O assunto morreu ali. Como poderia eu explicar tudo o que havia acontecido a alguém? Quando nem eu tinha uma explicação que me satisfizesse? Por isso mesmo, eu e Shirley, seguimos em frente para mais um dia de aulas cansativas, na igualmente cansativa Academia de Broken Hill. Todas as alunas do colégio tinham um uniforme obrigatório. Uma camisa branca e um casaco azul escuro com o emblema da escola, que se destacava de muitas outras, por ser bastante diferente. Na maioria das escolas o símbolo continha um animal ou mesmo uma pessoa, já o nosso era uma paisagem. Paisagem essa que ilustrava um monte e um prado repleto de flores, que um dia já havia sido um quadro de um pintor bastante famoso, que o ofereceu à escola como prova da sua gratidão. Já os desconfortáveis sapatos pretos de sola plana, não só eram comuns a todas as alunas, como também obrigatórios.

A escola se caracterizava por ter um aspeto demasiado pesado e formal. Muitas das escolas ao seu redor poderiam ser confundidas com um mero hospital, mas não Broken Hill. Era constituída por três edifícios principais, revestidos por um grossa camada de tijolos vermelhos e algumas plantas trepadeiras que já se acumulavam no local. Tinha um magnifico jardim que rodeava todo o recinto, coberto de belas plantações, várias fontes e até um pequeno lago. Do outro lado dos imponentes e maçudos edifícios, havia também uma antiquada piscina coberta e um campo de lacrosse, mesmo que usado apenas para o propósito das aulas de educação física.

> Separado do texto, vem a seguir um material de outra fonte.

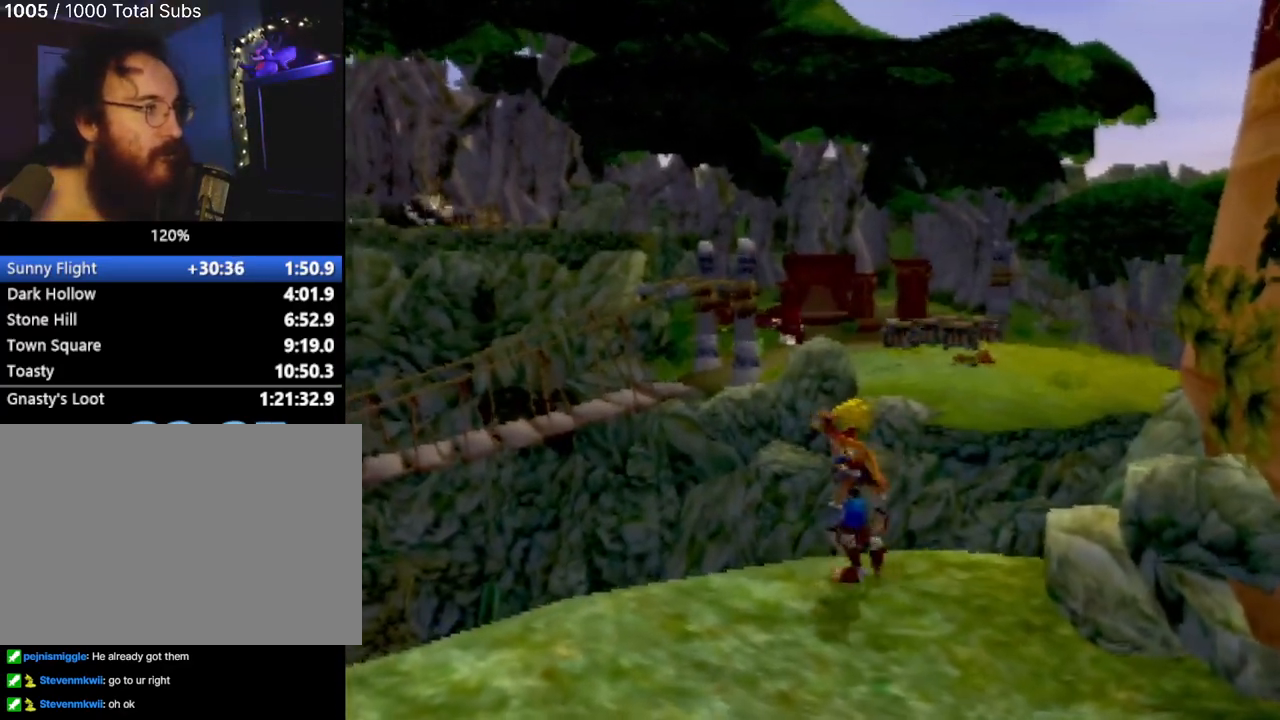
{"buttons": [], "left_stick": "center", "events": [[267, "left_stick", "center"]]}
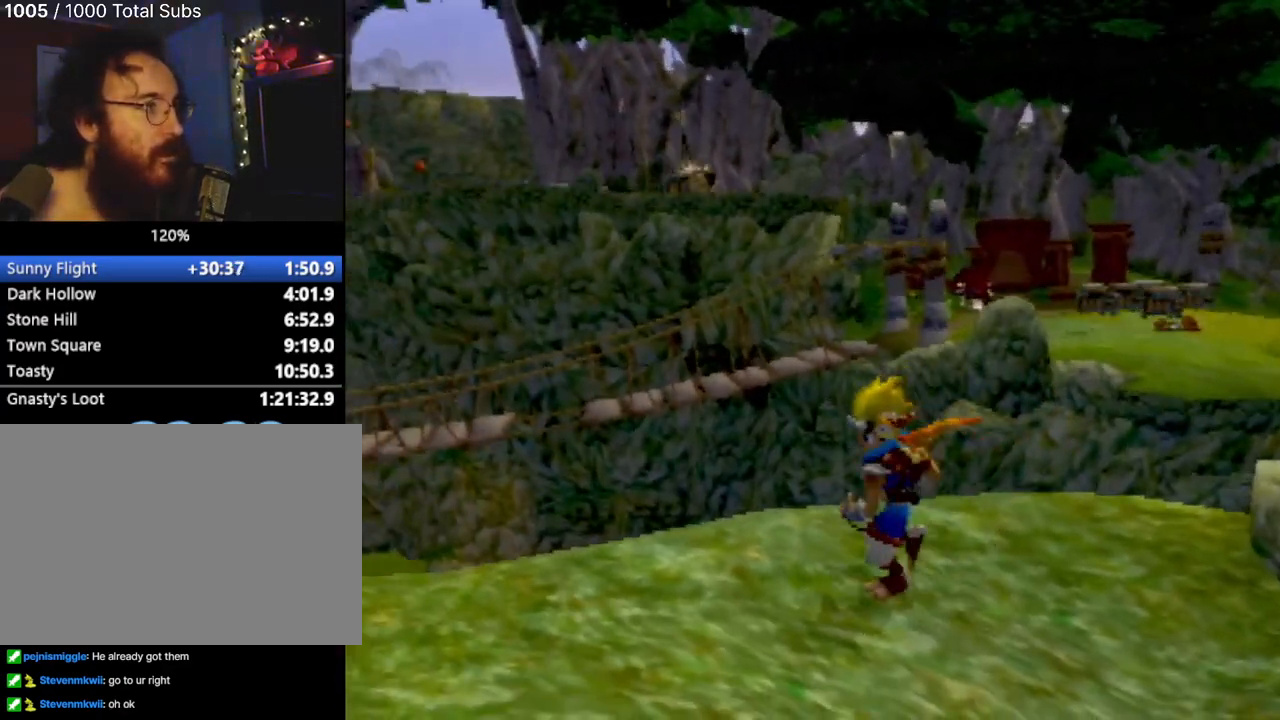
{"buttons": [], "left_stick": "center", "events": [[100, "left_stick", "left"], [367, "left_stick", "center"]]}
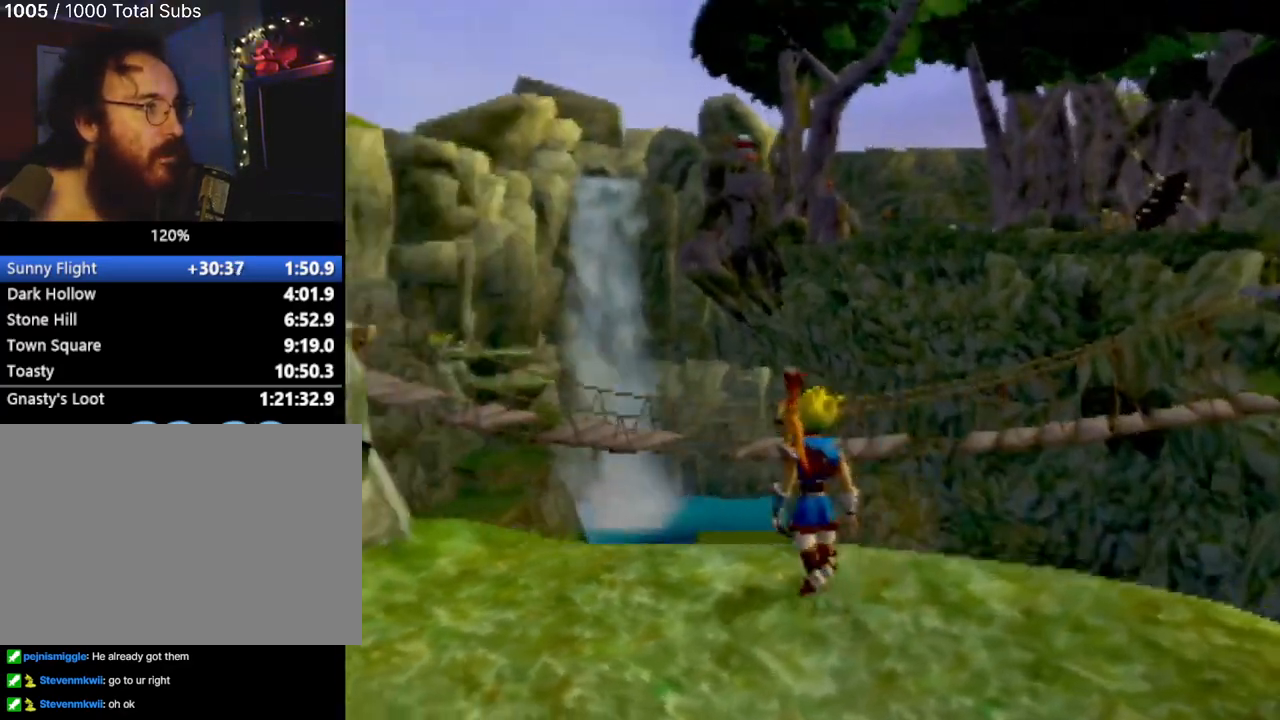
{"buttons": [], "left_stick": "center", "events": []}
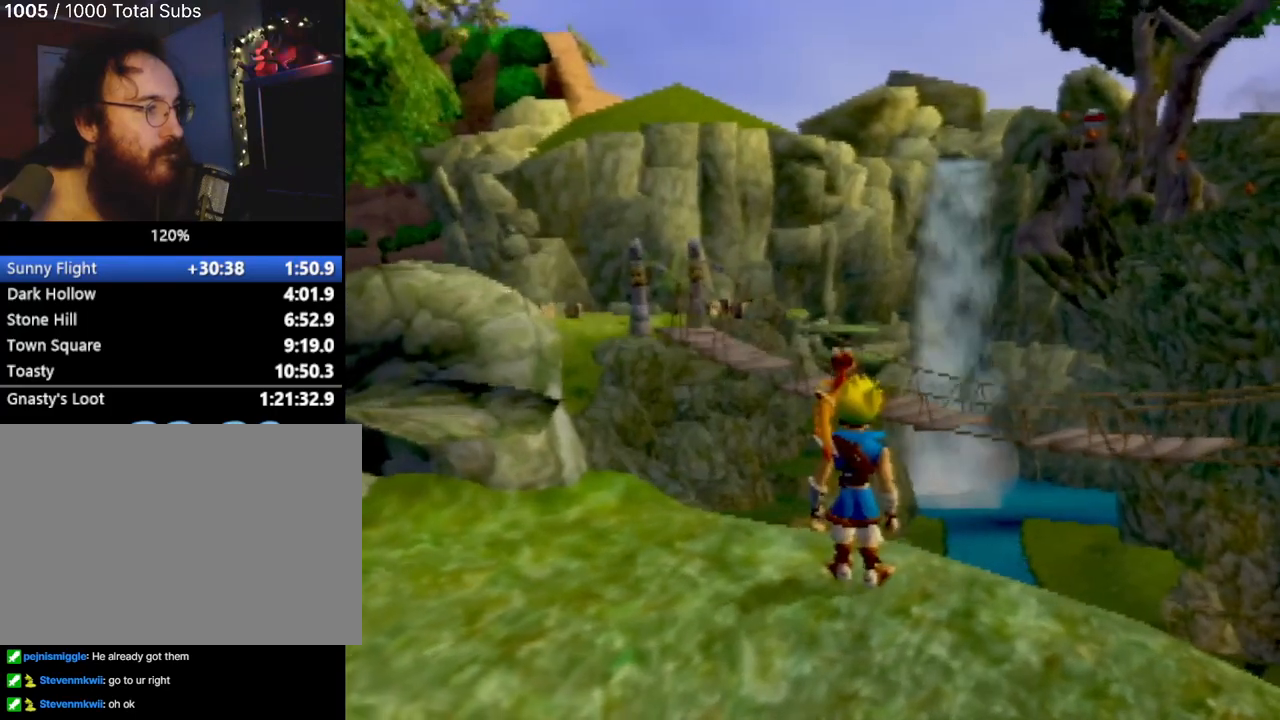
{"buttons": [], "left_stick": "center", "events": []}
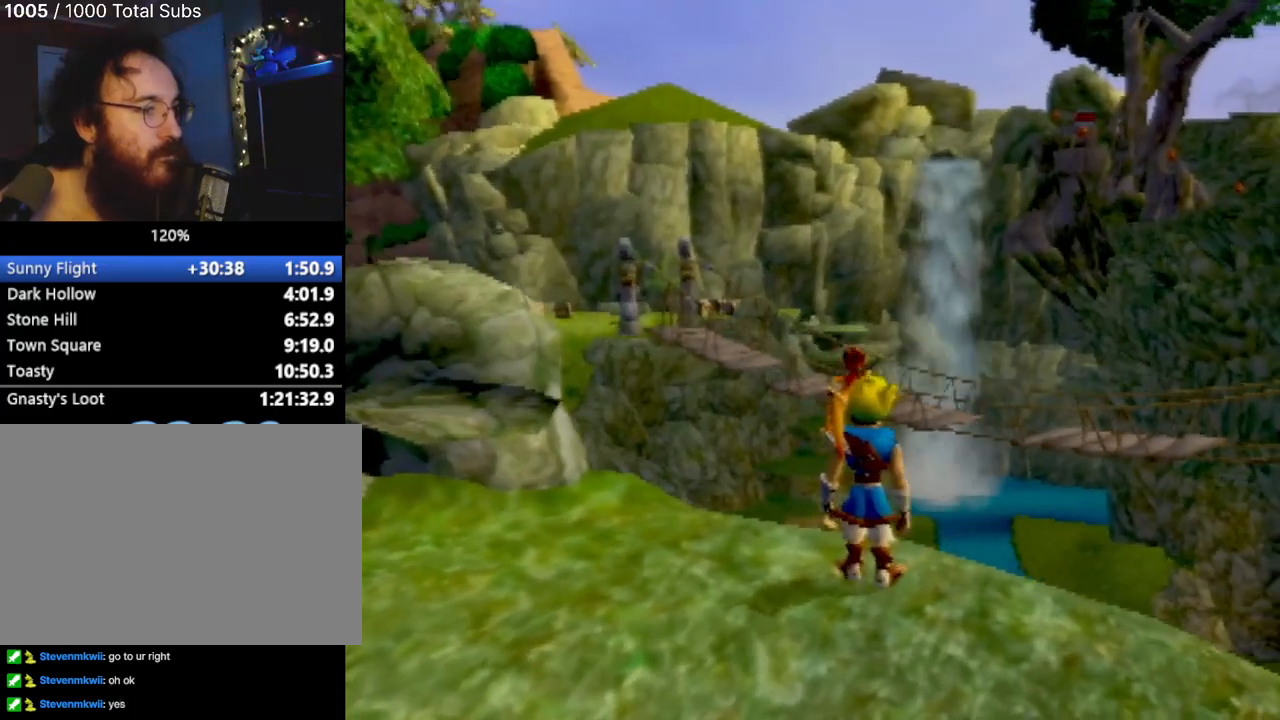
{"buttons": [], "left_stick": "center", "events": []}
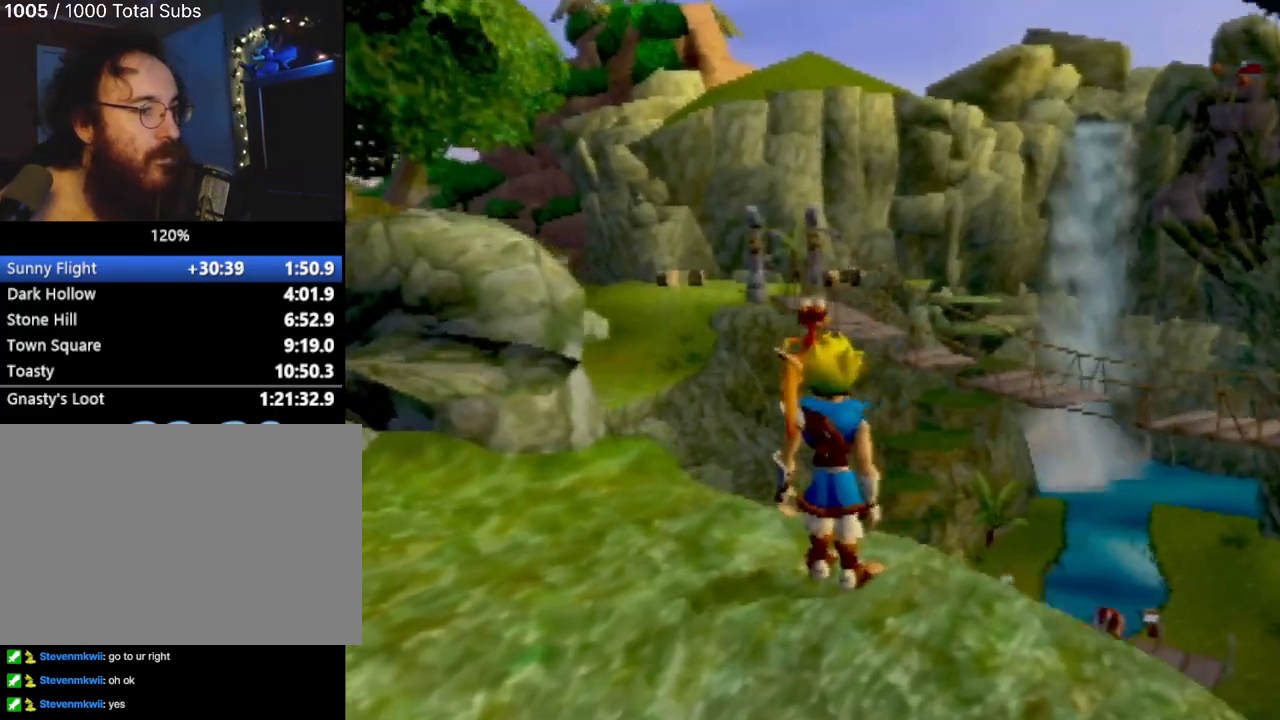
{"buttons": [], "left_stick": "center", "events": []}
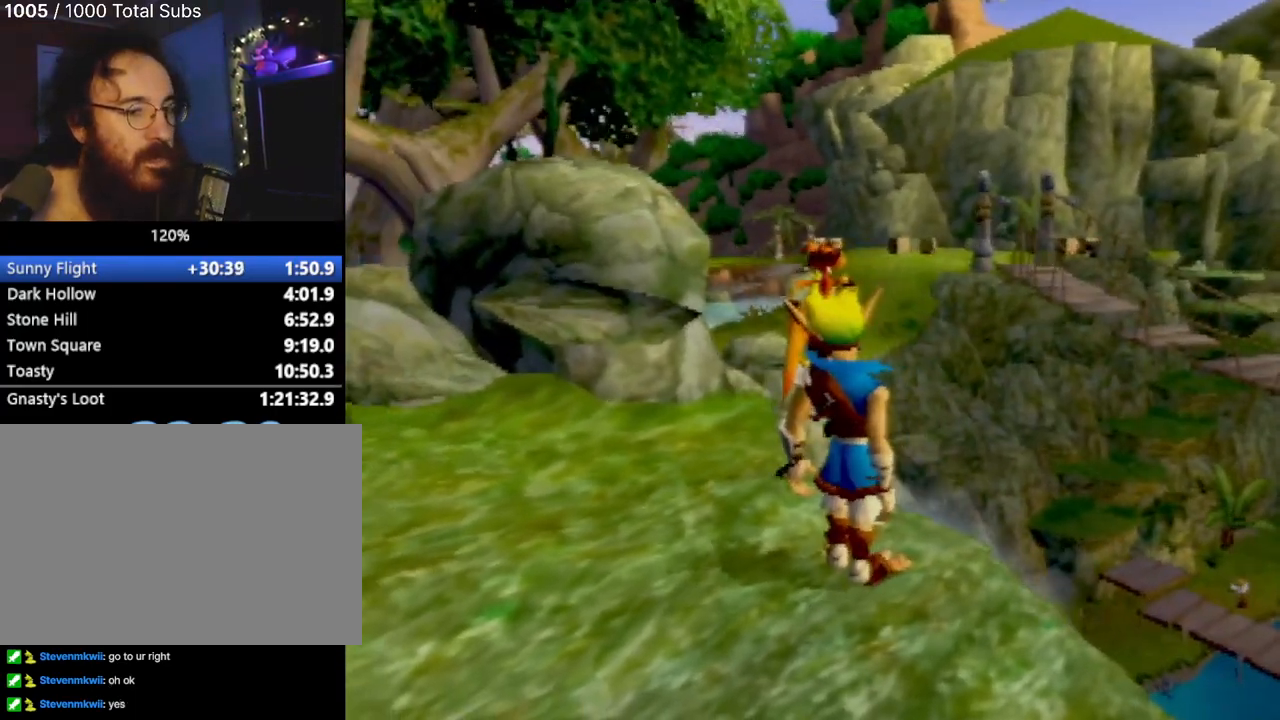
{"buttons": [], "left_stick": "center", "events": []}
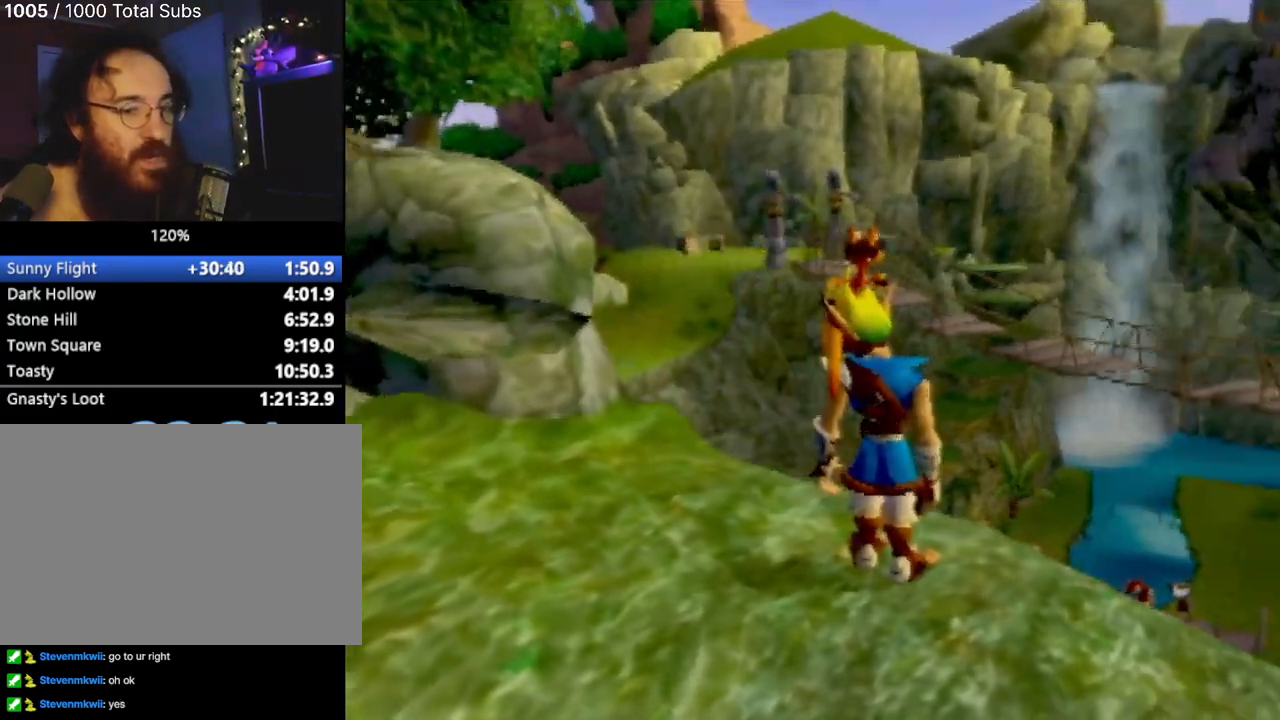
{"buttons": [], "left_stick": "up", "events": [[134, "left_stick", "left"], [267, "left_stick", "up-left"], [434, "left_stick", "up"]]}
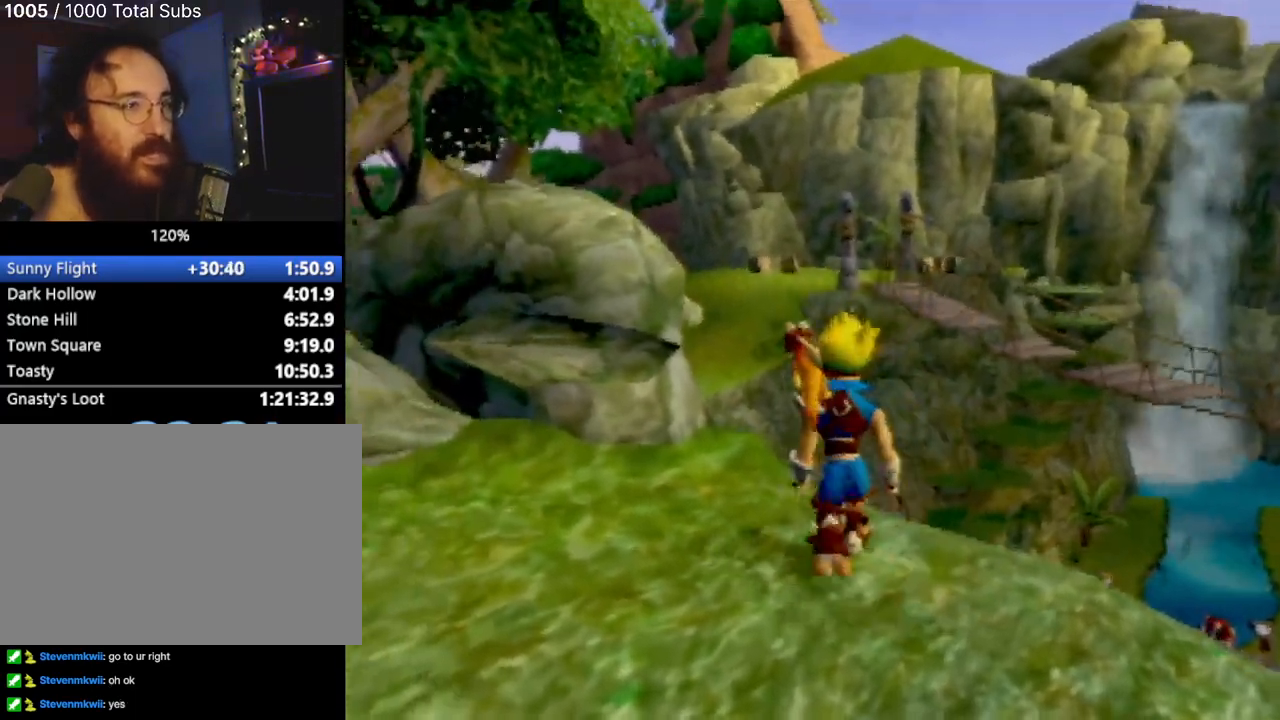
{"buttons": [], "left_stick": "up-left", "events": [[150, "CROSS", "down"], [433, "CROSS", "up"], [467, "left_stick", "up-left"]]}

As horas passaram demasiado lentamente, mesmo que naquela manhã só tivesse três aulas. Inglês, Biologia e História. Shirley e eu tínhamos Inglês e Biologia juntas, mas na hora de História, ela teria a sua aula de matemática. A sua companhia me distraía de todas as minhas dúvidas e preocupações, assim como das matérias chatas que eram abordadas. Mas, de facto, a aula de História era sempre uma dor de cabeça. Não era uma disciplina na qual fosse má, era na verdade uma excelente aluna. A verdade é que eu não tinha mais amigos para além dela naquela escola, talvez mais um ou dois. Isso se a bibliotecária de serviço contasse para a média. Isso se devia ao facto de ser uma pessoa demasiado fechada, não queria chatear ninguém com a minha estranheza. E também, uma pequena parte da razão, residia no facto de todas as alunas daquele instituto serem um pouco...maldosas umas para as outras, não que isso me afetasse. Receber indiretas sobre as minhas peculiaridades já era algo comum.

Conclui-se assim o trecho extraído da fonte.